(YOUR OBJECTIVE): Could you output every record below exactly, leaving out the pictures?

(RECORDS):

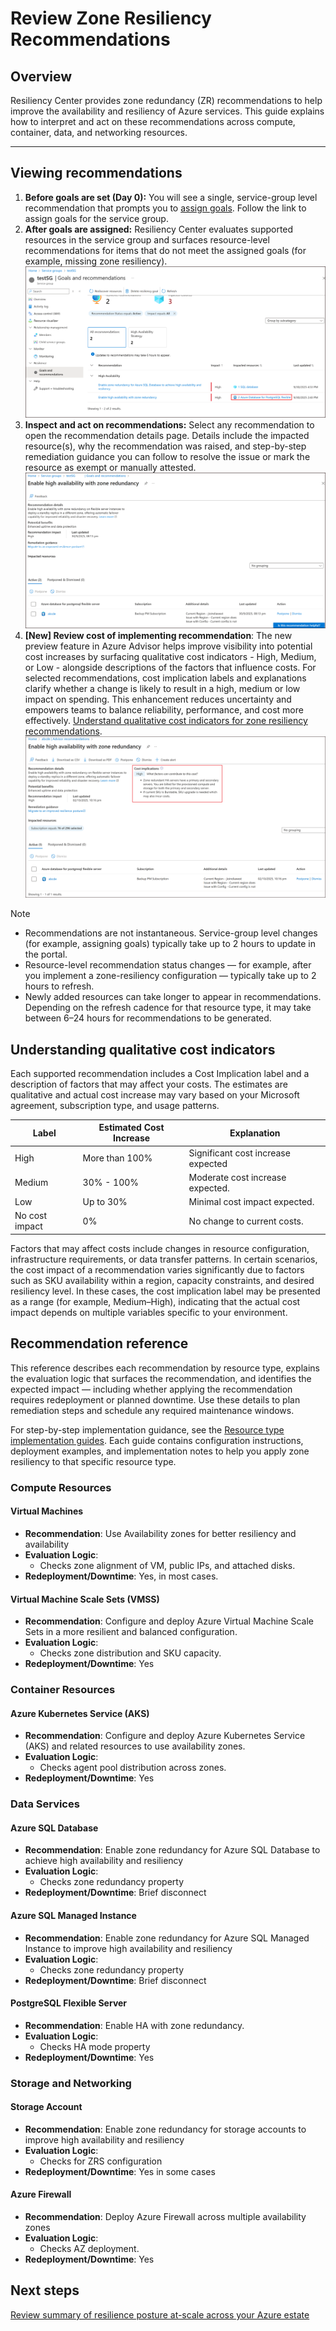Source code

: # Review Zone Resiliency Recommendations

## Overview

Resiliency Center provides zone redundancy (ZR) recommendations to help improve the availability and resiliency of Azure services. This guide explains how to interpret and act on these recommendations across compute, container, data, and networking resources.

---

## Viewing recommendations

1. **Before goals are set (Day 0):** You will see a single, service-group level recommendation that prompts you to [assign goals](AssignGoals.md). Follow the link to assign goals for the service group.
2. **After goals are assigned:** Resiliency Center evaluates supported resources in the service group and surfaces resource-level recommendations for items that do not meet the assigned goals (for example, missing zone resiliency).
    ![Screenshot of recommendations list under SG](../img/20-SG-Recommendations-List.png)
3. **Inspect and act on recommendations:** Select any recommendation to open the recommendation details page. Details include the impacted resource(s), why the recommendation was raised, and step-by-step remediation guidance you can follow to resolve the issue or mark the resource as exempt or manually attested.
    ![Screenshot of recommendation details view](../img/21-Recommendation-Details-View.png)
4. **[New] Review cost of implementing recommendation**: The new preview feature in Azure Advisor helps improve visibility into potential cost increases by surfacing qualitative cost indicators - High, Medium, or Low - alongside descriptions of the factors that influence costs. For selected recommendations, cost implication labels and explanations clarify whether a change is likely to result in a high, medium or low impact on spending. This enhancement reduces uncertainty and empowers teams to balance reliability, performance, and cost more effectively. [Understand qualitative cost indicators for zone resiliency recommendations](#understanding-qualitative-cost-indicators).
    ![Screenshot of recommendation details view with cost highlighted](../img/22-Recommendation-Details-View-Cost.png)

> [!NOTE]
>
> - Recommendations are not instantaneous. Service-group level changes (for example, assigning goals) typically take up to 2 hours to update in the portal.
> - Resource-level recommendation status changes — for example, after you implement a zone-resiliency configuration — typically take up to 2 hours to refresh.
> - Newly added resources can take longer to appear in recommendations. Depending on the refresh cadence for that resource type, it may take between 6–24 hours for recommendations to be generated.

## Understanding qualitative cost indicators

Each supported recommendation includes a Cost Implication label and a description of factors that may affect your costs. The estimates are qualitative and actual cost increase may vary based on your Microsoft agreement, subscription type, and usage patterns. 


| Label | Estimated Cost Increase | Explanation | 
|-------|-------------------------|-------------|
| High | More than 100% | Significant cost increase expected |
| Medium | 30% - 100% | Moderate cost increase expected.| 
| Low    | Up to 30%  | Minimal cost impact expected.  |
| No cost impact  | 0%  | No change to current costs. |

Factors that may affect costs include changes in resource configuration, infrastructure requirements, or data transfer patterns. In certain scenarios, the cost impact of a recommendation varies significantly due to factors such as SKU availability within a region, capacity constraints, and desired resiliency level. In these cases, the cost implication label may be presented as a range (for example, Medium–High), indicating that the actual cost impact depends on multiple variables specific to your environment. 

## Recommendation reference

This reference describes each recommendation by resource type, explains the evaluation logic that surfaces the recommendation, and identifies the expected impact — including whether applying the recommendation requires redeployment or planned downtime. Use these details to plan remediation steps and schedule any required maintenance windows.

For step-by-step implementation guidance, see the [Resource type implementation guides](./ResourceTypes). Each guide contains configuration instructions, deployment examples, and implementation notes to help you apply zone resiliency to that specific resource type.

### Compute Resources

#### Virtual Machines

- **Recommendation**: Use Availability zones for better resiliency and availability
- **Evaluation Logic**:
  - Checks zone alignment of VM, public IPs, and attached disks.
- **Redeployment/Downtime**: Yes, in most cases.

#### Virtual Machine Scale Sets (VMSS)

- **Recommendation**: Configure and deploy Azure Virtual Machine Scale Sets in a more resilient and balanced configuration.
- **Evaluation Logic**:
  - Checks zone distribution and SKU capacity.
- **Redeployment/Downtime**: Yes

### Container Resources

#### Azure Kubernetes Service (AKS)

- **Recommendation**: Configure and deploy Azure Kubernetes Service (AKS) and related resources to use availability zones.
- **Evaluation Logic**:
  - Checks agent pool distribution across zones.
- **Redeployment/Downtime**: Yes

### Data Services

#### Azure SQL Database

- **Recommendation**: Enable zone redundancy for Azure SQL Database to achieve high availability and resiliency
- **Evaluation Logic**:
  - Checks zone redundancy property
- **Redeployment/Downtime**: Brief disconnect

#### Azure SQL Managed Instance

- **Recommendation**: Enable zone redundancy for Azure SQL Managed Instance to improve high availability and resiliency
- **Evaluation Logic**:
  - Checks zone redundancy property
- **Redeployment/Downtime**: Brief disconnect

#### PostgreSQL Flexible Server

- **Recommendation**: Enable HA with zone redundancy.
- **Evaluation Logic**:
  - Checks HA mode property
- **Redeployment/Downtime**: Yes

### Storage and Networking

#### Storage Account

- **Recommendation**: Enable zone redundancy for storage accounts to improve high availability and resiliency
- **Evaluation Logic**:
  - Checks for ZRS configuration
- **Redeployment/Downtime**: Yes in some cases

#### Azure Firewall

- **Recommendation**: Deploy Azure Firewall across multiple availability zones
- **Evaluation Logic**:
  - Checks AZ deployment.
- **Redeployment/Downtime**: Yes

## Next steps

[Review summary of resilience posture at-scale across your Azure estate](../At%20Scale/ResiliencyOverview.md)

(EXPECTED ANSWER):
Source code

: # Review Zone Resiliency Recommendations

## Overview

Resiliency Center provides zone redundancy (ZR) recommendations to help improve the availability and resiliency of Azure services. This guide explains how to interpret and act on these recommendations across compute, container, data, and networking resources.

---

## Viewing recommendations

1. **Before goals are set (Day 0):** You will see a single, service-group level recommendation that prompts you to [assign goals](AssignGoals.md). Follow the link to assign goals for the service group.
2. **After goals are assigned:** Resiliency Center evaluates supported resources in the service group and surfaces resource-level recommendations for items that do not meet the assigned goals (for example, missing zone resiliency).
    ![Screenshot of recommendations list under SG](../img/20-SG-Recommendations-List.png)
3. **Inspect and act on recommendations:** Select any recommendation to open the recommendation details page. Details include the impacted resource(s), why the recommendation was raised, and step-by-step remediation guidance you can follow to resolve the issue or mark the resource as exempt or manually attested.
    ![Screenshot of recommendation details view](../img/21-Recommendation-Details-View.png)
4. **[New] Review cost of implementing recommendation**: The new preview feature in Azure Advisor helps improve visibility into potential cost increases by surfacing qualitative cost indicators - High, Medium, or Low - alongside descriptions of the factors that influence costs. For selected recommendations, cost implication labels and explanations clarify whether a change is likely to result in a high, medium or low impact on spending. This enhancement reduces uncertainty and empowers teams to balance reliability, performance, and cost more effectively. [Understand qualitative cost indicators for zone resiliency recommendations](#understanding-qualitative-cost-indicators).
    ![Screenshot of recommendation details view with cost highlighted](../img/22-Recommendation-Details-View-Cost.png)

> [!NOTE]
>
> - Recommendations are not instantaneous. Service-group level changes (for example, assigning goals) typically take up to 2 hours to update in the portal.
> - Resource-level recommendation status changes — for example, after you implement a zone-resiliency configuration — typically take up to 2 hours to refresh.
> - Newly added resources can take longer to appear in recommendations. Depending on the refresh cadence for that resource type, it may take between 6–24 hours for recommendations to be generated.

## Understanding qualitative cost indicators

Each supported recommendation includes a Cost Implication label and a description of factors that may affect your costs. The estimates are qualitative and actual cost increase may vary based on your Microsoft agreement, subscription type, and usage patterns. 


| Label | Estimated Cost Increase | Explanation | 
|-------|-------------------------|-------------|
| High | More than 100% | Significant cost increase expected |
| Medium | 30% - 100% | Moderate cost increase expected.| 
| Low    | Up to 30%  | Minimal cost impact expected.  |
| No cost impact  | 0%  | No change to current costs. |

Factors that may affect costs include changes in resource configuration, infrastructure requirements, or data transfer patterns. In certain scenarios, the cost impact of a recommendation varies significantly due to factors such as SKU availability within a region, capacity constraints, and desired resiliency level. In these cases, the cost implication label may be presented as a range (for example, Medium–High), indicating that the actual cost impact depends on multiple variables specific to your environment. 

## Recommendation reference

This reference describes each recommendation by resource type, explains the evaluation logic that surfaces the recommendation, and identifies the expected impact — including whether applying the recommendation requires redeployment or planned downtime. Use these details to plan remediation steps and schedule any required maintenance windows.

For step-by-step implementation guidance, see the [Resource type implementation guides](./ResourceTypes). Each guide contains configuration instructions, deployment examples, and implementation notes to help you apply zone resiliency to that specific resource type.

### Compute Resources

#### Virtual Machines

- **Recommendation**: Use Availability zones for better resiliency and availability
- **Evaluation Logic**:
  - Checks zone alignment of VM, public IPs, and attached disks.
- **Redeployment/Downtime**: Yes, in most cases.

#### Virtual Machine Scale Sets (VMSS)

- **Recommendation**: Configure and deploy Azure Virtual Machine Scale Sets in a more resilient and balanced configuration.
- **Evaluation Logic**:
  - Checks zone distribution and SKU capacity.
- **Redeployment/Downtime**: Yes

### Container Resources

#### Azure Kubernetes Service (AKS)

- **Recommendation**: Configure and deploy Azure Kubernetes Service (AKS) and related resources to use availability zones.
- **Evaluation Logic**:
  - Checks agent pool distribution across zones.
- **Redeployment/Downtime**: Yes

### Data Services

#### Azure SQL Database

- **Recommendation**: Enable zone redundancy for Azure SQL Database to achieve high availability and resiliency
- **Evaluation Logic**:
  - Checks zone redundancy property
- **Redeployment/Downtime**: Brief disconnect

#### Azure SQL Managed Instance

- **Recommendation**: Enable zone redundancy for Azure SQL Managed Instance to improve high availability and resiliency
- **Evaluation Logic**:
  - Checks zone redundancy property
- **Redeployment/Downtime**: Brief disconnect

#### PostgreSQL Flexible Server

- **Recommendation**: Enable HA with zone redundancy.
- **Evaluation Logic**:
  - Checks HA mode property
- **Redeployment/Downtime**: Yes

### Storage and Networking

#### Storage Account

- **Recommendation**: Enable zone redundancy for storage accounts to improve high availability and resiliency
- **Evaluation Logic**:
  - Checks for ZRS configuration
- **Redeployment/Downtime**: Yes in some cases

#### Azure Firewall

- **Recommendation**: Deploy Azure Firewall across multiple availability zones
- **Evaluation Logic**:
  - Checks AZ deployment.
- **Redeployment/Downtime**: Yes

## Next steps

[Review summary of resilience posture at-scale across your Azure estate](../At%20Scale/ResiliencyOverview.md)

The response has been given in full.